Allein im Bezirk geht es um Gelder in Höhe von insgesamt rund 1,5 Millionen Euro, die jetzt auf der Kippe stehen. Darunter sind vor allem Fördermittel des Bundes, die zu verfallen drohen, wenn sie nicht noch dieses Jahr ausgegeben werden oder wenn die von Senatorin Schreiner an­ge­kün­dig­te Überprüfung der Projekte zu größeren Umplanungen führt.

Ende Juni fand eine Gesprächsrunde zwischen Bezirksstadträten und Senatorin statt – zur Frage, wie konstruktiv die lief, gibt es jedoch sehr unterschiedliche Einschätzungen. Zuletzt hatten Verkehrsstadträte aus mehreren Bezirken der Senatorin ein Ultimatum gestellt, den allgemeinen Projektstopp zurückzunehmen und für Planbarkeit zu sorgen.

Rechtsamt bezweifelt Rechtmäßigkeit

Bereits vor einigen Tagen hatte Friedrichshain-Kreuzberg sein Rechtsamt mit einer juristischen Überprüfung des Radwegestopps beauftragt. Bei einer kurzfristig anberaumten Pressekonferenz am heutigen Mittwoch wurde jetzt das Ergebnis verkündet. Demnach bestünden seitens des Bezirks Zweifel an der Rechtmäßigkeit des Vorgehens der Senatsverwaltung. Eine temporäre Außerkraftsetzung der Mittelzusagen gäbe die Landeshaushaltsordnung nicht her. »Wir haben einen geltenden Haushalt«, betonte Rolfdieter Bohm, Leiter des Rechtsamts. Der Doppelhaushalt sei vom Abgeordnetenhaus beschlossen worden und sei so auch vom Senat und den Bezirken zu beachten. Wenn darin Mittel für Fahrradwege vorgesehen seien, so die Argumentation, könnten diese nicht einfach vorübergehend außer Kraft gesetzt werden.

Zudem bestünde bei laufenden Ausschreibungen die Gefahr, dass sich das Land Berlin regresspflichtig mache, wenn die Ausschreibung wegen eines Aussetzens der Finanzierung gestoppt werde.
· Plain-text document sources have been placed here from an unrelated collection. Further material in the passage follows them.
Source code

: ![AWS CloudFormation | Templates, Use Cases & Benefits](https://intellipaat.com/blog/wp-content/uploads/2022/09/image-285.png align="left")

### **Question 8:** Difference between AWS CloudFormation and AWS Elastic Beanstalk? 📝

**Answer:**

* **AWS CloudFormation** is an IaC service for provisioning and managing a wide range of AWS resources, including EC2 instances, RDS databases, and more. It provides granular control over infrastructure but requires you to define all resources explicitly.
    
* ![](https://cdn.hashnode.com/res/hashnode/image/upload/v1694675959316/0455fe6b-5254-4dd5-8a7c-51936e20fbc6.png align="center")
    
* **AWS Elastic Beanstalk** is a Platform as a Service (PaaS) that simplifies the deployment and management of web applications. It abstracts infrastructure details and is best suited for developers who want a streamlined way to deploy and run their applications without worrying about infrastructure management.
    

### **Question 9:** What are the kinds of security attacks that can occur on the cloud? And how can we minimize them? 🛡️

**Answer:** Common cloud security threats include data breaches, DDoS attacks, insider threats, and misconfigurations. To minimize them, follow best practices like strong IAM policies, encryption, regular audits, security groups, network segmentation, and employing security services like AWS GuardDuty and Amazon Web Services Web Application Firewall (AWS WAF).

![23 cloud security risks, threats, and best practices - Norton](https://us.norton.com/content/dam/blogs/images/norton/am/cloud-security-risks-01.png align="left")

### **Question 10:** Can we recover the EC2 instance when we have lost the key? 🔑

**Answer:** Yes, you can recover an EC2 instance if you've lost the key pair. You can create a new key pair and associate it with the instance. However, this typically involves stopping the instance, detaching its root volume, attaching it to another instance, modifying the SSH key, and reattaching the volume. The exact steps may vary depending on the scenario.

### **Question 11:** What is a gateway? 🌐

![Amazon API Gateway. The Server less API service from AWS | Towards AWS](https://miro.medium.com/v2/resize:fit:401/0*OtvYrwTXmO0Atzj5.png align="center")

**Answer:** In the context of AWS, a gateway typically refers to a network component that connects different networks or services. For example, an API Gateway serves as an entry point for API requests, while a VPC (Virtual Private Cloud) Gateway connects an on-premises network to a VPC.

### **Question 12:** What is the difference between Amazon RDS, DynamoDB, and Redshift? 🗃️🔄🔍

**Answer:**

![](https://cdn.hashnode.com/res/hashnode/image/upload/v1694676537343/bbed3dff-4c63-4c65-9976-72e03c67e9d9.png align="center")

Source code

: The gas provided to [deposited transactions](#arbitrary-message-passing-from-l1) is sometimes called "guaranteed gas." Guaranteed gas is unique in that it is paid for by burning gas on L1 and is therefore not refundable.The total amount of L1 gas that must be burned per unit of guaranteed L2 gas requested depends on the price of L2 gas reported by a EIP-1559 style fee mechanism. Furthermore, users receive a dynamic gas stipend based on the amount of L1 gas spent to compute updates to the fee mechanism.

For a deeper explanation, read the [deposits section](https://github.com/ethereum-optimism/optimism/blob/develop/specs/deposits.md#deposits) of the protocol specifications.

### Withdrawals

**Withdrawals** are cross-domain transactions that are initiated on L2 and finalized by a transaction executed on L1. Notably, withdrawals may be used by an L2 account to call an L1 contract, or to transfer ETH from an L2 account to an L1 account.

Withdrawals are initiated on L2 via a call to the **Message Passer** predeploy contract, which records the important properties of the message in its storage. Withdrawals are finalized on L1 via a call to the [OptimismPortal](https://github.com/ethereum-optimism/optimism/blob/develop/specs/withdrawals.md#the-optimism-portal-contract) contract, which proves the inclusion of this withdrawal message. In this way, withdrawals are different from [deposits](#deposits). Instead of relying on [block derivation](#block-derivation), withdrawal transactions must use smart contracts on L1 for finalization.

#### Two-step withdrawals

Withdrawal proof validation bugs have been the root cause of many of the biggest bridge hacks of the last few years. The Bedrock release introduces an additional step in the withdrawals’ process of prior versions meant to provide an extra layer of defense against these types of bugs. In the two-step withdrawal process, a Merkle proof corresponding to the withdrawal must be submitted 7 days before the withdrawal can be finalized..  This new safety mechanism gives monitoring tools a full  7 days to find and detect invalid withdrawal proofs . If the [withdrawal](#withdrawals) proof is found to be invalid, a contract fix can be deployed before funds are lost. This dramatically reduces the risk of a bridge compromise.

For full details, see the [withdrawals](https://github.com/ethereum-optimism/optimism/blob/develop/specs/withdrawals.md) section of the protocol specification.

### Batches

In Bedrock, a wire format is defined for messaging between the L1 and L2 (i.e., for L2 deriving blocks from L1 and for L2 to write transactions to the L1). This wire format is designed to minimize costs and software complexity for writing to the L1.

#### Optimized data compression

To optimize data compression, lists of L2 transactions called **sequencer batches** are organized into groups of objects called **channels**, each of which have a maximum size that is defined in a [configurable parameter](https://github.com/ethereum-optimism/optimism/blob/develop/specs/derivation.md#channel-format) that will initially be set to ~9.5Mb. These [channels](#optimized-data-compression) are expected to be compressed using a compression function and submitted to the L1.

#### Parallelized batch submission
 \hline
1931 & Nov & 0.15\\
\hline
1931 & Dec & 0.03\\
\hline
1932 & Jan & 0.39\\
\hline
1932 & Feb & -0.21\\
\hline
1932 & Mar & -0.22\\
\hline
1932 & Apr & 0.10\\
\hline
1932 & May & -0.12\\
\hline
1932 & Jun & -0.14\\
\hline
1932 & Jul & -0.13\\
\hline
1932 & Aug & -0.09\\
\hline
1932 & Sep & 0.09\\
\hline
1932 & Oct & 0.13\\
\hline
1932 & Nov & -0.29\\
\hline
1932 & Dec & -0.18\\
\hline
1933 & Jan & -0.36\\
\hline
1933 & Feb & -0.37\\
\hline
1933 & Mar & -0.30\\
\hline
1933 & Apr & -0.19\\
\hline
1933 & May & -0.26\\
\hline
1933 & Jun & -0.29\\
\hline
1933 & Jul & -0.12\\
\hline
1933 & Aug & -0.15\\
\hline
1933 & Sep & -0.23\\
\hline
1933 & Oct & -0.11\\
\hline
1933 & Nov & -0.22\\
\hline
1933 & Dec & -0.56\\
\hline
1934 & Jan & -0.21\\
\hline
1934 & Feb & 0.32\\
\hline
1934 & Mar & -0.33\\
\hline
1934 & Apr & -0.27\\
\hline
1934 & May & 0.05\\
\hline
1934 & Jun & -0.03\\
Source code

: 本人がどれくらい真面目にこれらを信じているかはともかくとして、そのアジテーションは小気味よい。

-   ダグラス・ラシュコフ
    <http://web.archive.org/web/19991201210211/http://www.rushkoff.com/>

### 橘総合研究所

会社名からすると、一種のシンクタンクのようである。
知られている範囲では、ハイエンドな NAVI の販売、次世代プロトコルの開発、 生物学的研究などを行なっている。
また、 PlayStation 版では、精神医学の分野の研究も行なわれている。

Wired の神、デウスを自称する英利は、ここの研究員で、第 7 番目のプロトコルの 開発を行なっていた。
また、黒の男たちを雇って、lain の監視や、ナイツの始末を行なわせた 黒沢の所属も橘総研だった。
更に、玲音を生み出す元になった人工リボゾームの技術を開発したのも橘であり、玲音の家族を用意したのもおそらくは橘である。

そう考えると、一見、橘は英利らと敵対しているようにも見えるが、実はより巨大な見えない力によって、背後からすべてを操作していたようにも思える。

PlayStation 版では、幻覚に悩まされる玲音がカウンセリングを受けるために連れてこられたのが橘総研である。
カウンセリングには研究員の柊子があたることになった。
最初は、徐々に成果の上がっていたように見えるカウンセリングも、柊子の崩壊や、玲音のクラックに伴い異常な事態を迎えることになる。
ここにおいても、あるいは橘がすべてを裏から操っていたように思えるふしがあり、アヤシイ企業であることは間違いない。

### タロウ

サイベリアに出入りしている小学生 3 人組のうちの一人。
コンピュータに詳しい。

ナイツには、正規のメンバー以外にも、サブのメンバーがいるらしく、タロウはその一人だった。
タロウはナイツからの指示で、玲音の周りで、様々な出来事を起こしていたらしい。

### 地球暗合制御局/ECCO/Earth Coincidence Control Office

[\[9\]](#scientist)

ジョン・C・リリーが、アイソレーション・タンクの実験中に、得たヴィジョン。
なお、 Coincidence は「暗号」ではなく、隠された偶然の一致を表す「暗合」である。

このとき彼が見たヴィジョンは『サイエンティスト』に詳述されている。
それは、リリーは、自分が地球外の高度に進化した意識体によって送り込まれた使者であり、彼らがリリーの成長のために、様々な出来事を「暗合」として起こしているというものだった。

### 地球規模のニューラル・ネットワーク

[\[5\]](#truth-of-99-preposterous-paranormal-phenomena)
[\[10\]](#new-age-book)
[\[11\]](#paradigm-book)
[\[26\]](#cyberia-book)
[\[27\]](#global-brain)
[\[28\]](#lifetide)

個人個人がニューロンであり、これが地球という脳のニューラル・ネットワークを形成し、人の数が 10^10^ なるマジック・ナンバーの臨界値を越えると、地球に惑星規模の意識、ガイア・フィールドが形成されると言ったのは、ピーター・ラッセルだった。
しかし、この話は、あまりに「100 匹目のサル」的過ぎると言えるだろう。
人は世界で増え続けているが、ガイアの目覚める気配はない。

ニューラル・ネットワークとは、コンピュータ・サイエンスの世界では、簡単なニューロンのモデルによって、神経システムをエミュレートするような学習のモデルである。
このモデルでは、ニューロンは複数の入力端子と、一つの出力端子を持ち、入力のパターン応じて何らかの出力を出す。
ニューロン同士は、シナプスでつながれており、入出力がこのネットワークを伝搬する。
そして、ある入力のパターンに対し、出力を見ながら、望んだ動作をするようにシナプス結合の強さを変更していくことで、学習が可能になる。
Eine Möglichkeit, die Rechtmäßigkeit vor Gericht prüfen zu lassen gibt es allerdings nicht. Berlin ist eine sogenannte Einheitsgemeinde, sodass die Bezirke keine eigenen Rechtspersönlichkeiten sind, die etwa gegen »das Land Berlin« klagen könnten. Von dem Ergebnis der Prüfung durch das Rechtsamt verspricht man sich allerdings eine weitere Argumentationsebene gegen die Senatsverwaltung, denn auch die könne kein Interesse daran haben, gegen Recht und Gesetz zu handeln.

Erschienen in der gedruckten KuK vom Juli 2023.